━━━ Extracted material

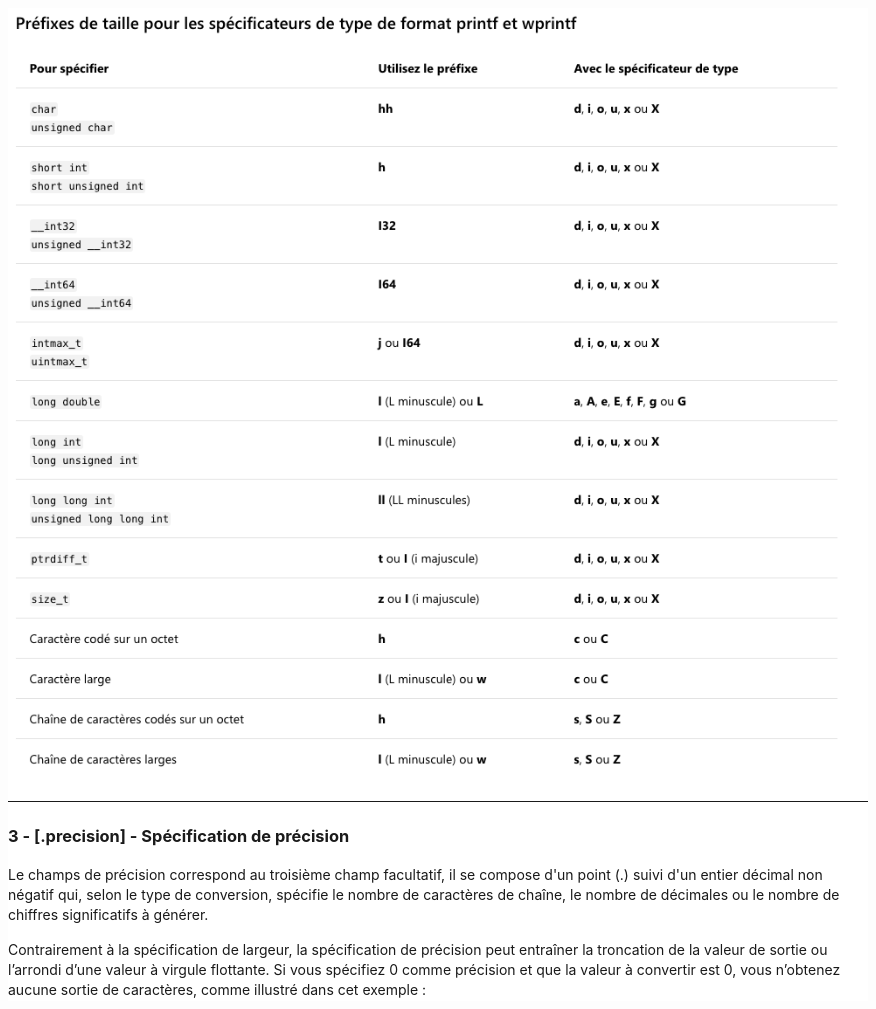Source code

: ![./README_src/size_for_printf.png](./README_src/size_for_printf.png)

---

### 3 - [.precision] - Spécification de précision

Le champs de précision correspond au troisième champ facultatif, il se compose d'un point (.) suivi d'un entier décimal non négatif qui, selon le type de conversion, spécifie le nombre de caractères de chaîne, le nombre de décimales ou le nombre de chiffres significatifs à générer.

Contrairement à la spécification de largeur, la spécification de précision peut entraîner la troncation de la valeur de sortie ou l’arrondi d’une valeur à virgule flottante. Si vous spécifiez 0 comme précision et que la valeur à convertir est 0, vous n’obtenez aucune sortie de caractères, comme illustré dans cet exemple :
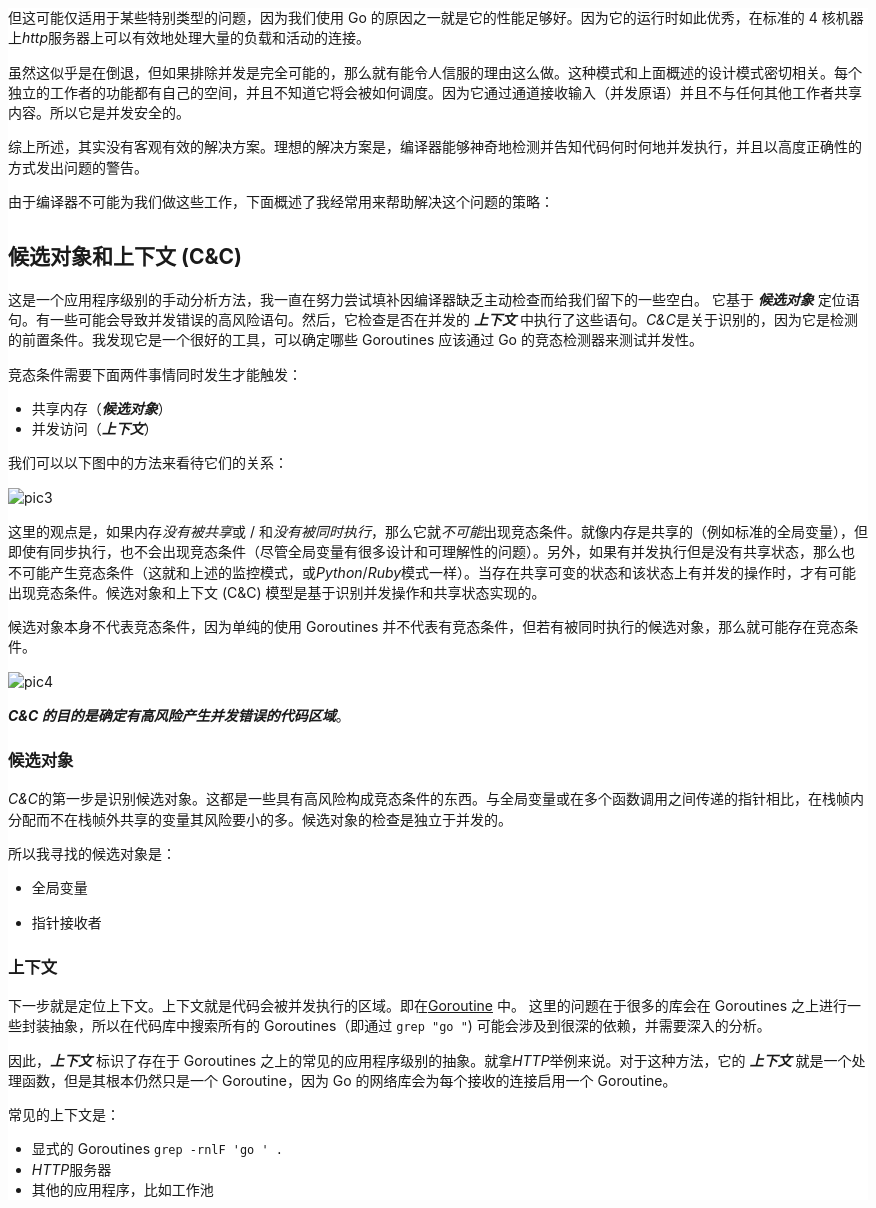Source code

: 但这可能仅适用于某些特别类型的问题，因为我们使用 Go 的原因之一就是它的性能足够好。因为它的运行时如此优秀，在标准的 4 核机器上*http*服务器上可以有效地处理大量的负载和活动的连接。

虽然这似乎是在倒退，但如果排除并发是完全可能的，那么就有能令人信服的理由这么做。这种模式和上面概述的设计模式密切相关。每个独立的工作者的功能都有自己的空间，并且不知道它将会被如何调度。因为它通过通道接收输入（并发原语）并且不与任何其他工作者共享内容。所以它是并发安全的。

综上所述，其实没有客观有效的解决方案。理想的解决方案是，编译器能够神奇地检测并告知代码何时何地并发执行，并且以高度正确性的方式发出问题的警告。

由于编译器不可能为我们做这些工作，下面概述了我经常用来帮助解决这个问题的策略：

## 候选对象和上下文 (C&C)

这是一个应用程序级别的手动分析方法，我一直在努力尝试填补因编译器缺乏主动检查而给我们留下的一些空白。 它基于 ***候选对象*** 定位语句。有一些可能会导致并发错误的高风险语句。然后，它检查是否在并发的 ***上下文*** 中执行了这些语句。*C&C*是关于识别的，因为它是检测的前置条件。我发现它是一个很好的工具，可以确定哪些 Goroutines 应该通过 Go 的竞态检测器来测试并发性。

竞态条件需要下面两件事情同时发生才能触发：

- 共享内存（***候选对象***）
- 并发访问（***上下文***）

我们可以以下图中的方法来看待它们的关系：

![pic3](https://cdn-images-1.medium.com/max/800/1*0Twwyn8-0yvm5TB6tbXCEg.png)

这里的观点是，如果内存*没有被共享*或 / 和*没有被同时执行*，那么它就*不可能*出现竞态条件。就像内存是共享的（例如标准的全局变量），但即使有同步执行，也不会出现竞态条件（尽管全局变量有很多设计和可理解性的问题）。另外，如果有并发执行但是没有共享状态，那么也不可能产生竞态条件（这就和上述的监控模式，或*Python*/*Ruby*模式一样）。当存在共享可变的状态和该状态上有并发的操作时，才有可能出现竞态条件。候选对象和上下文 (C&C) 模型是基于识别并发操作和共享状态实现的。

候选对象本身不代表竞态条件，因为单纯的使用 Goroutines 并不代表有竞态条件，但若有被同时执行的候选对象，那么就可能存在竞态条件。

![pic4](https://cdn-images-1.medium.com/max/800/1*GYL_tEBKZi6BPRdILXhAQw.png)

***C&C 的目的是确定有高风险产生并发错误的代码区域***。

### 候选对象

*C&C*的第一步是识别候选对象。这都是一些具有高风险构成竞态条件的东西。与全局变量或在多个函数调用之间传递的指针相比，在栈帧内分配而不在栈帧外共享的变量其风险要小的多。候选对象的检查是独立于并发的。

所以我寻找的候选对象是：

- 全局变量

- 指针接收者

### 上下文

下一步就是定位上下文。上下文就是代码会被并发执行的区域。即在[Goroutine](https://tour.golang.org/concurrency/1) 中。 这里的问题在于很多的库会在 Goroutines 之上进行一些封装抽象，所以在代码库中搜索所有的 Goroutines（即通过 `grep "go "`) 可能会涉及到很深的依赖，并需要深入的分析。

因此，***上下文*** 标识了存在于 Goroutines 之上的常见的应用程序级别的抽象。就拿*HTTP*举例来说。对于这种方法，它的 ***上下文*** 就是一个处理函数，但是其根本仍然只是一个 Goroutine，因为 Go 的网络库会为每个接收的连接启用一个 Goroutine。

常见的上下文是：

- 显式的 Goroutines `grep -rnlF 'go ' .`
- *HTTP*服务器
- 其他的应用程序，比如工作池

━━━━━━
━━━ Extracted material

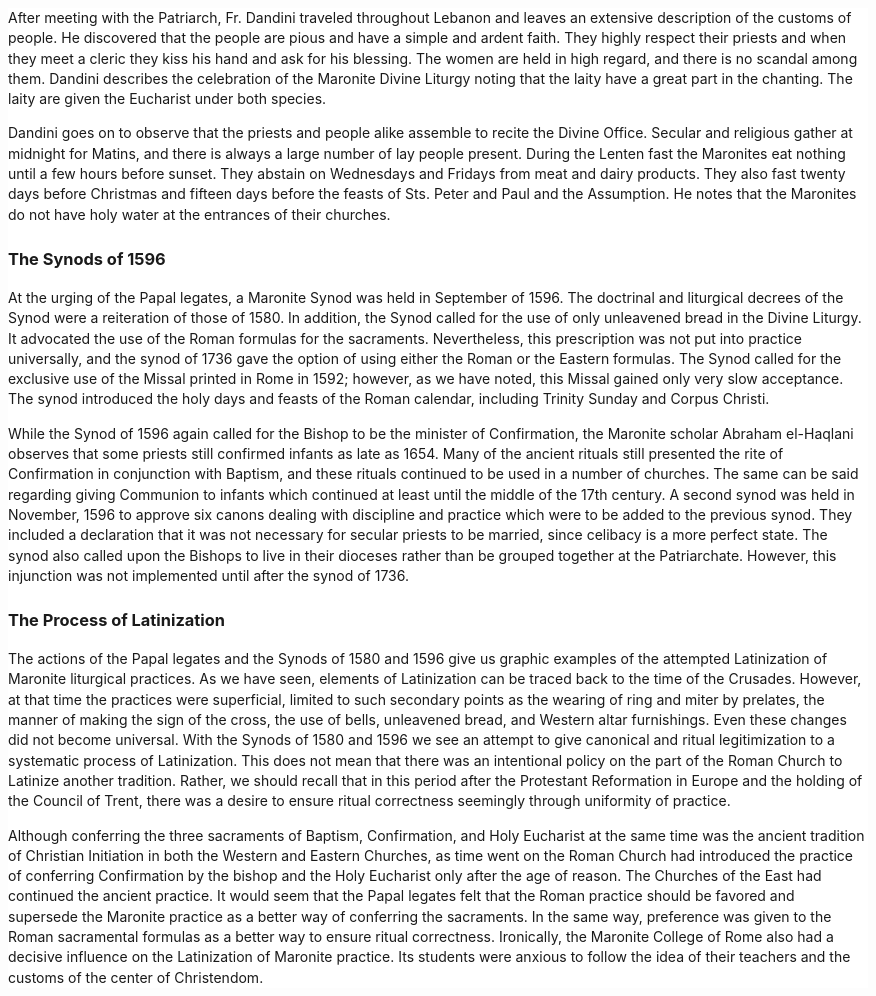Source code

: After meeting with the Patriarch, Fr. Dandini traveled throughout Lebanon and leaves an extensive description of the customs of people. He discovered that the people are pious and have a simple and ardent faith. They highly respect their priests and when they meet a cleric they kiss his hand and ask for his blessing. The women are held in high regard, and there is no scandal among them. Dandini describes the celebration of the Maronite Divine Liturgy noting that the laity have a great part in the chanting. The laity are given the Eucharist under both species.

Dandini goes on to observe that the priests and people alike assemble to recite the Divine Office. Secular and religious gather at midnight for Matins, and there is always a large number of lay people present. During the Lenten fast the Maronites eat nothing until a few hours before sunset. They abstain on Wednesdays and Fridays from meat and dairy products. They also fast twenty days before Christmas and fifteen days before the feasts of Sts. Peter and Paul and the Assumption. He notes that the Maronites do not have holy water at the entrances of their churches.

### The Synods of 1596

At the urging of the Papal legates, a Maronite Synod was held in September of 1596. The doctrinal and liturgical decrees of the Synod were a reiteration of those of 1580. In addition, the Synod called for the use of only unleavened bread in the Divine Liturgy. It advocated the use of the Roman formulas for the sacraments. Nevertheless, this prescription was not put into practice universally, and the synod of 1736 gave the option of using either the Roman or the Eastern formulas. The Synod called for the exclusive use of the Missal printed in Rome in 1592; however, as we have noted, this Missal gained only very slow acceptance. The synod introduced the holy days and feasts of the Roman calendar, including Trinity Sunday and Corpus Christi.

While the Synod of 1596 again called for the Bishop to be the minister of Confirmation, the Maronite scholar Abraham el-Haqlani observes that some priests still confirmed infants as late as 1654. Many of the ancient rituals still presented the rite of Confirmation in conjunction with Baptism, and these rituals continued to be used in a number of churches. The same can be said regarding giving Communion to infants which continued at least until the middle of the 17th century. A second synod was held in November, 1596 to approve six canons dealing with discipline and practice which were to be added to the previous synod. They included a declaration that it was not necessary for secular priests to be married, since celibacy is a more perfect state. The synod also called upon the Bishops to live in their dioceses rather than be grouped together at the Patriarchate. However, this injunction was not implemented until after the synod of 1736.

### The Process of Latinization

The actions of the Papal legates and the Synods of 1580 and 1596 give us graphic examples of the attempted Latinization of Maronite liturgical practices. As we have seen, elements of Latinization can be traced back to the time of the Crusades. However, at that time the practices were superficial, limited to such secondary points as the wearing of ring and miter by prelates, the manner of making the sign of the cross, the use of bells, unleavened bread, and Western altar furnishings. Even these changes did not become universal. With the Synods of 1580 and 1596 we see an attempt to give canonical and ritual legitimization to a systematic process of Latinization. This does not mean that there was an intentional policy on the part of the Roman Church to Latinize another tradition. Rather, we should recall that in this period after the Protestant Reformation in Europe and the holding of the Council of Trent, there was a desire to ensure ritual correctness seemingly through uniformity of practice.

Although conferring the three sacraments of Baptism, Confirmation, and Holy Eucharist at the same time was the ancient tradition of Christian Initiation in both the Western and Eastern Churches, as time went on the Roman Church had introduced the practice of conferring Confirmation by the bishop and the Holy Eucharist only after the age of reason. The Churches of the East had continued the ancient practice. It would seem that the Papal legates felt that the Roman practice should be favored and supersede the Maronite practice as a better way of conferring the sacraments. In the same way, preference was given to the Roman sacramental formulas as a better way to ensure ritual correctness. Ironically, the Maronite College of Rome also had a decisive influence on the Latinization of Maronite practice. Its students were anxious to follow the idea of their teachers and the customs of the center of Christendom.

━━━━━━

# What this task involves
Please copy each line of the material that contains the word "medium".

# Written answer
![pic3](https://cdn-images-1.medium.com/max/800/1*0Twwyn8-0yvm5TB6tbXCEg.png)
![pic4](https://cdn-images-1.medium.com/max/800/1*GYL_tEBKZi6BPRdILXhAQw.png)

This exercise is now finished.